Missouri S&T's Student Newspaper
News that digs deeper.

EST. 1915

Music, a political and cultural experience

Leslie Hamilton


Growing up my parents instilled value and appreciation of the fine arts. While my mother’s appreciation might be limited to Josh Groban, Celtic Woman, and R&B (crossover - depending on perspective and opinion) bands of the likes of 98 Degrees and Destiny’s Child, I owe my father’s appreciation of all fine arts. My mother grew up playing piano, quite talented to say the least, but ultimately pursued a career in business - working for a non-profit as an event planner and running at least 3 owner-operated businesses in her lifetime. My father was one of those rare individuals gifted with a photographic memory and an ability to replay an entire song by memory with some level of familiarity with the instrument, achieving scholarships on instruments he had rarely touched and having a passion for art history that ultimately lead him to become the art dealer that he is now. My father vastly contrasts my mother’s musical and artistic preferences, but I feel as though his the well-rounded appreciation for all forms of creative art inspired my current appreciation for music. My father has instilled within me the capacity to appreciate art and culture outside of my own. He has always lectured that there is a nuanced interpretation and valuation, but it your duty to see beyond it, look to the fundamental importance and potential. Essentially this is how he sells paintings, but as far as my own experience, this is how I came to appreciate music at the most fundamental level.


Prior to what we know today as music, wherein your musical experience is heavily reliant on your cultural experience and exposure - in short, what you could relate to or “found relatable” - music was heavily reliant on a cultural experience beyond what you saw, heard, and what you knew. In that sense, how can you appreciate lyricism and musicality that goes beyond your own cultural experience? In the times of classical musical, classical not opera, musical experience was based upon the audible experience sans words - how you interpreted the movements and various nuances in tonation and tempo. Your emotions controlled by the sensory experience, the vibrations you felt and what that story told based on how you feel. One of the most stimulating and intense experiences, are those in which you are so overwhelmed by the energy and sensory responses that you are brought to the point of tears and a breakdown. Lyrics then came to add into this sensory experience, but when the mind is given the opportunity to use your imagination to its limitations, without guidance beyond a general feeling, that is when you experience music at its most pure moment, where it is curated to your personal experience.
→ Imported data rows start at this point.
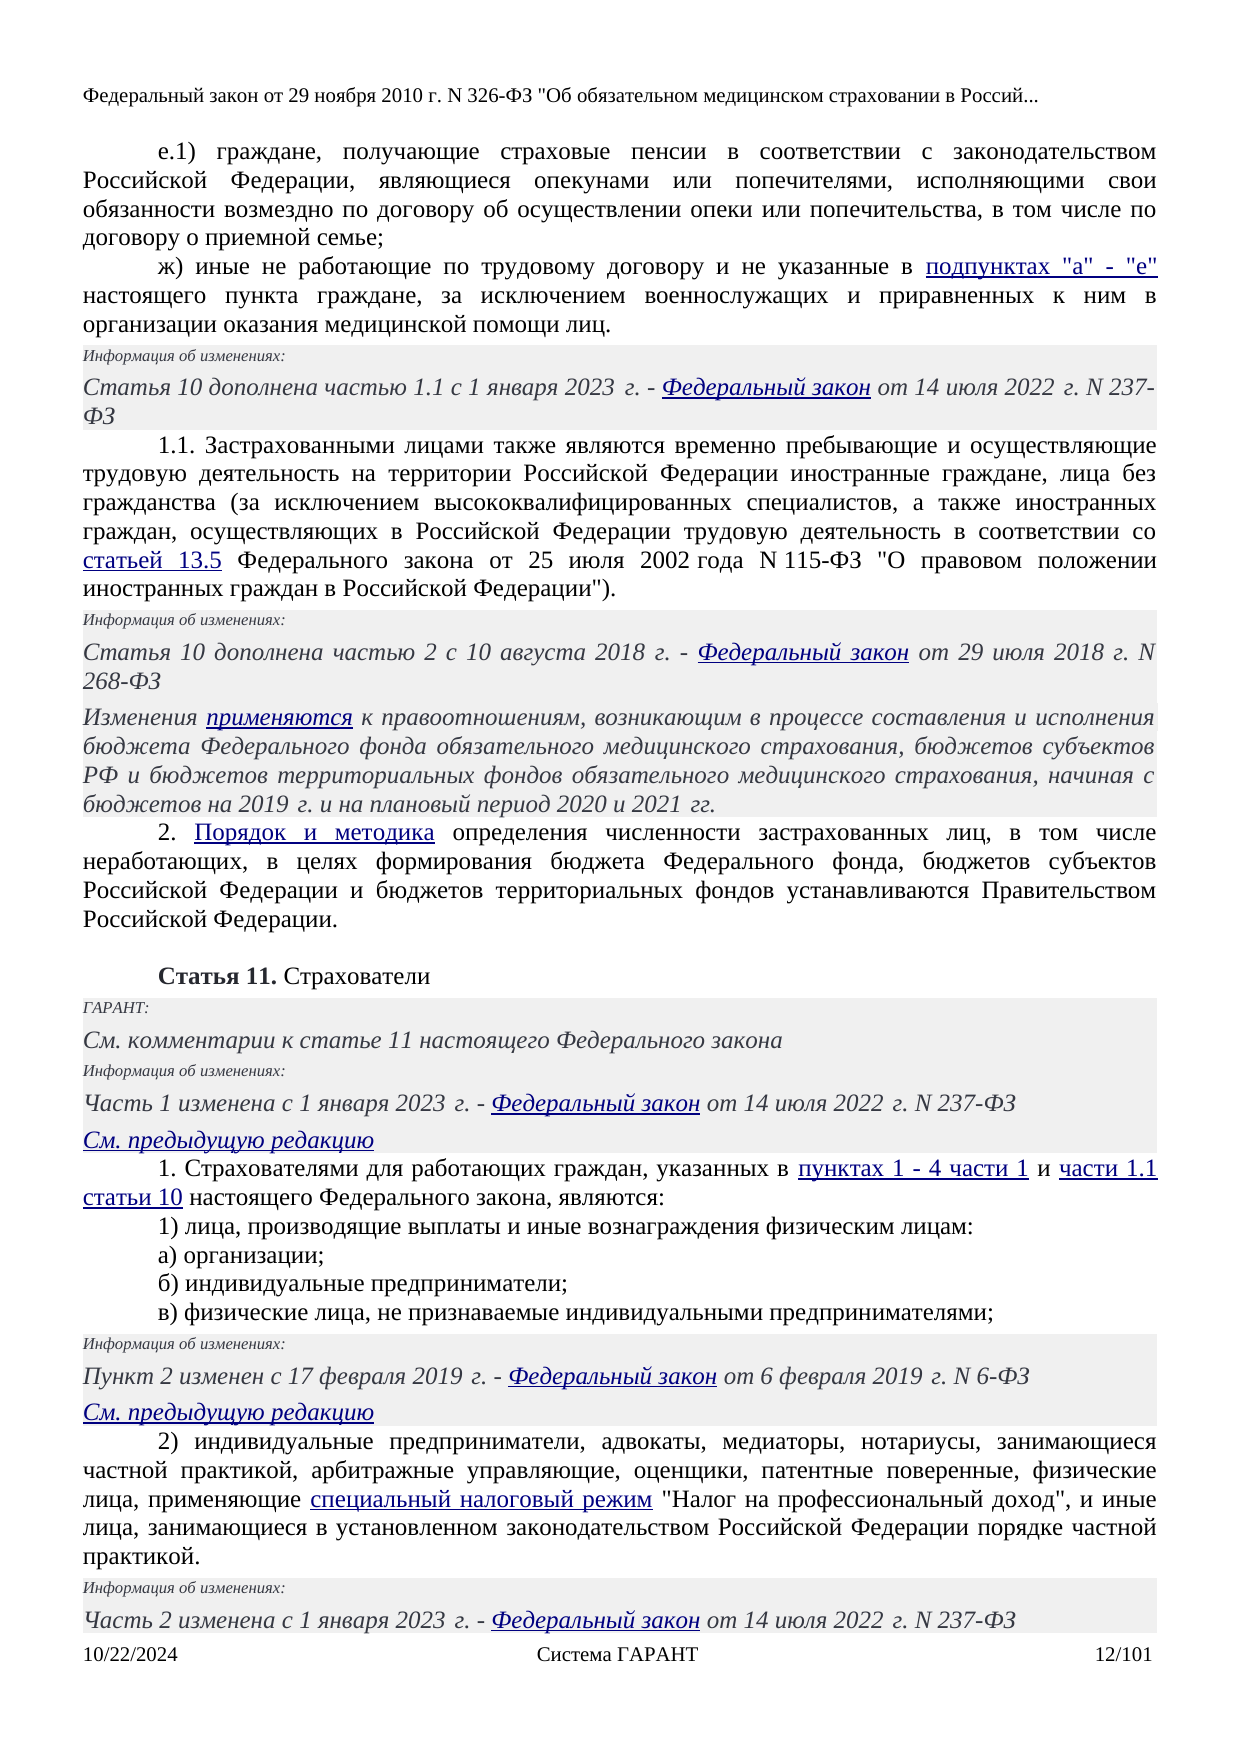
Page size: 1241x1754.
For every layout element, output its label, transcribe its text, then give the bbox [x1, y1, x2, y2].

text Статья 10 дополнена частью 1.1 с 1 января 2023 г. - Федеральный закон от 14 июля 2022 г. N 237-ФЗ [118, 393, 1157, 430]
text в) физические лица, не признаваемые индивидуальными предпринимателями; [83, 1297, 1157, 1326]
text 1. Страхователями для работающих граждан, указанных в пунктах 1 - 4 части 1 и части 1.1 статьи 10 настоящего Федерального закона, являются: [83, 1153, 1157, 1211]
text Статья 11. Страхователи [158, 961, 1157, 990]
text Изменения применяются к правоотношениям, возникающим в процессе составления и исполнения бюджета Федерального фонда обязательного медицинского страхования, бюджетов субъектов РФ и бюджетов территориальных фондов обязательного медицинского страхования, начиная с бюджетов на 2019 г. и на плановый период 2020 и 2021 гг. [718, 789, 1157, 817]
text а) организации; [83, 1240, 1157, 1268]
text ГАРАНТ: [151, 998, 1157, 1017]
text Часть 1 изменена с 1 января 2023 г. - Федеральный закон от 14 июля 2022 г. N 237-ФЗ [1018, 1088, 1157, 1117]
text 1) лица, производящие выплаты и иные вознаграждения физическим лицам: [83, 1211, 1157, 1240]
text Информация об изменениях: [287, 345, 1157, 364]
text ж) иные не работающие по трудовому договору и не указанные в подпунктах "а" - "е" настоящего пункта граждане, за исключением военнослужащих и приравненных к ним в организации оказания медицинской помощи лиц. [83, 251, 1157, 337]
text См. предыдущую редакцию [377, 1125, 1157, 1153]
text 2) индивидуальные предприниматели, адвокаты, медиаторы, нотариусы, занимающиеся частной практикой, арбитражные управляющие, оценщики, патентные поверенные, физические лица, применяющие специальный налоговый режим "Налог на профессиональный доход", и иные лица, занимающиеся в установленном законодательством Российской Федерации порядке частной практикой. [83, 1426, 1157, 1570]
text 2. Порядок и методика определения численности застрахованных лиц, в том числе неработающих, в целях формирования бюджета Федерального фонда, бюджетов субъектов Российской Федерации и бюджетов территориальных фондов устанавливаются Правительством Российской Федерации. [83, 817, 1157, 932]
text См. комментарии к статье 11 настоящего Федерального закона [785, 1025, 1157, 1053]
text Информация об изменениях: [287, 1578, 1157, 1597]
text Информация об изменениях: [287, 1061, 1157, 1080]
text Пункт 2 изменен с 17 февраля 2019 г. - Федеральный закон от 6 февраля 2019 г. N 6-ФЗ [1032, 1361, 1157, 1389]
text Информация об изменениях: [287, 610, 1157, 629]
text Часть 2 изменена с 1 января 2023 г. - Федеральный закон от 14 июля 2022 г. N 237-ФЗ [1018, 1605, 1157, 1633]
text б) индивидуальные предприниматели; [83, 1268, 1157, 1297]
text Статья 10 дополнена частью 2 с 10 августа 2018 г. - Федеральный закон от 29 июля 2018 г. N 268-ФЗ [163, 658, 1157, 694]
text 1.1. Застрахованными лицами также являются временно пребывающие и осуществляющие трудовую деятельность на территории Российской Федерации иностранные граждане, лица без гражданства (за исключением высококвалифицированных специалистов, а также иностранных граждан, осуществляющих в Российской Федерации трудовую деятельность в соответствии со статьей 13.5 Федерального закона от 25 июля 2002 года N 115-ФЗ "О правовом положении иностранных граждан в Российской Федерации"). [83, 430, 1157, 602]
text См. предыдущую редакцию [83, 1397, 1157, 1426]
text е.1) граждане, получающие страховые пенсии в соответствии с законодательством Российской Федерации, являющиеся опекунами или попечителями, исполняющими свои обязанности возмездно по договору об осуществлении опеки или попечительства, в том числе по договору о приемной семье; [83, 136, 1157, 251]
text Информация об изменениях: [287, 1334, 1157, 1353]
Similarly, that is the beauty in music - that lyrics in combination to strategic rhythm can shape and reflect upon your cultural experience, but also give you an experience that is so fundamentally different than the one you grew up in. That is how I felt about Bone Thugs-N-Harmony and Prince. My father, like me, was a huge Prince fan, but one day he introduced me to Bone Thugs-N-Harmony - to which I was equally obsessed. The extent of my musical experience, might have been limited to age and societal limitations at the time, but that did not prevent me from finding appreciation in a form of art and cultural experience that was drastically differently from my white, upper-middle class, suburban experience. I cannot even begin to express the long-term impact of having exposure to different genres of music had in my life. It created a desire to better understand other cultures, hardships, historical events, to be better educated and encourage progress. I feel as though a person’s musical experience - a strong indicator of their cultural experience and exposure - can shape a connection - a tolerance if you will - to a political and societal acceptance of something beyond the norm whether that might be related to ethnic or sexual identity.